Michael Kieschnick is the President of Working Assets.
• Please use our ActForChange site to tell your Representative in Congress you want some answers — under oath — about the telecom companies’ cooperation with the NSA’s illegal domestic wiretapping program. Click here:
• USA Today — NSA has massive database of Americans’ phone calls: http://www.usatoday.com/news/washington/2006-05-10-nsa_x.htm
It’s Time to Hang-up on Big Brother
Gar Smith / EAW
(May 12, 2006) — As the San Francisco Chronicle‘s Business Reporter David Lazarus points out, AT&T, Verizon and Bell South broke their own laws by secretly selling our the privacy right of milions of phone customers.
When a president violates the Constitution, the recourse is impeachment. When a company breechs a contact, there’s a more immediate remedy — you simply cease doing business with that company.

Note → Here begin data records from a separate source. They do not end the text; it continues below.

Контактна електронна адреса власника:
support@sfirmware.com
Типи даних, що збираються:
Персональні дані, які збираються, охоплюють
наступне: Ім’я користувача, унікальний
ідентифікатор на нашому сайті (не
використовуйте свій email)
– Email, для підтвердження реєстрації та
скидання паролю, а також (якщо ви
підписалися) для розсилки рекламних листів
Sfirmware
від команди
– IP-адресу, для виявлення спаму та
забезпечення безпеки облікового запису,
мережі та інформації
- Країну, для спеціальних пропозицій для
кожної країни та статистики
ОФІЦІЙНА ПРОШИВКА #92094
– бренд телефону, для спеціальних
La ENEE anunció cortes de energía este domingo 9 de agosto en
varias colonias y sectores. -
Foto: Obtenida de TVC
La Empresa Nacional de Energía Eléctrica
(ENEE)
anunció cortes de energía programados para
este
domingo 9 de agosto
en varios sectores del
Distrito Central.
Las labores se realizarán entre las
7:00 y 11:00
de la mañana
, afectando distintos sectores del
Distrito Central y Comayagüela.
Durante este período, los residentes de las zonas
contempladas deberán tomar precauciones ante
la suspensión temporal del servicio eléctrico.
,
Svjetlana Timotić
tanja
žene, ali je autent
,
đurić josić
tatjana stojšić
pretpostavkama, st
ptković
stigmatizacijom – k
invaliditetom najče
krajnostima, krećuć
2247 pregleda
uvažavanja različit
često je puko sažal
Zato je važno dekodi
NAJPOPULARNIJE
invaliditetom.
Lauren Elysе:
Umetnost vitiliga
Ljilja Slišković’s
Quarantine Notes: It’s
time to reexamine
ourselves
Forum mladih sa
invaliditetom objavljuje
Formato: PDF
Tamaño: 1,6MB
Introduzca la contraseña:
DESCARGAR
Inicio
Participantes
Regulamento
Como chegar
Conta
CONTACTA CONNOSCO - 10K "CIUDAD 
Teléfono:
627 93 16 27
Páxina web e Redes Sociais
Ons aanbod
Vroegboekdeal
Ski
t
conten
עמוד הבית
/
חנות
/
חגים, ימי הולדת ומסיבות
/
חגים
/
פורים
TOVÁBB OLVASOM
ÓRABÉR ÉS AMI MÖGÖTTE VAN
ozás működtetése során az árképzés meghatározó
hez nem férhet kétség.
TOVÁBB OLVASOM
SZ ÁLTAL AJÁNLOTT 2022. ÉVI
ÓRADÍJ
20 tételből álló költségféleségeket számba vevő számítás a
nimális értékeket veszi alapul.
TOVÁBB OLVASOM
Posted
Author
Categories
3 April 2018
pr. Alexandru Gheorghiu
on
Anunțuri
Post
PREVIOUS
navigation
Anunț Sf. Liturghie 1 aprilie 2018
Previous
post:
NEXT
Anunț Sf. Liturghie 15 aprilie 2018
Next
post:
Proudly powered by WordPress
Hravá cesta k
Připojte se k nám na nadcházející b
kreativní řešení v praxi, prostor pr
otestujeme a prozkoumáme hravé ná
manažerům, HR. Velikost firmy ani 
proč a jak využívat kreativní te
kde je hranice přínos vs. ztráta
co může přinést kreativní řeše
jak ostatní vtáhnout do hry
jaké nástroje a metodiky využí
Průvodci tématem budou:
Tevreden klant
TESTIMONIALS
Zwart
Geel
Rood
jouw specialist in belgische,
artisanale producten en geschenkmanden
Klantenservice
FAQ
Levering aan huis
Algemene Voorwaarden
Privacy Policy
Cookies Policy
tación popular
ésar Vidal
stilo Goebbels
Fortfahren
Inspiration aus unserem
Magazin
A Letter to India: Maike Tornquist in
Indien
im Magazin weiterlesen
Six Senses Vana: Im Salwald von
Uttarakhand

There are other phone companies that refused to take part in George W. Bush’s crimminal conspiracy. Qwest was one company that “did the right thing.” So, too, Working Assets.
Before switching phone service, there is one last thing Americans can do to send a strong message to AT&T, Verizon, Bell South and the Big Brotherhood of the Bush administration.
When your next phone bill comes, don’t pay it.
It’s time for a nationwide payment boycott. The phone companies won’t cut off your service for missing one month’s payent. But when the second month rolls around, they will certainly be missing you as a customer.
In the meantime, imagine the impact if 30 million Americans (or more) made the decision to stand up for the US Constitution by refusing to pay their phone bills to these corporate enemies of freedom.
Gar Smith is co-founder of Environmentalists Against War and Editor Emeritus of Earth Island Journal. These comments reflect a personal opinion and do not necessarily represent the opion of EAW or Earth Island.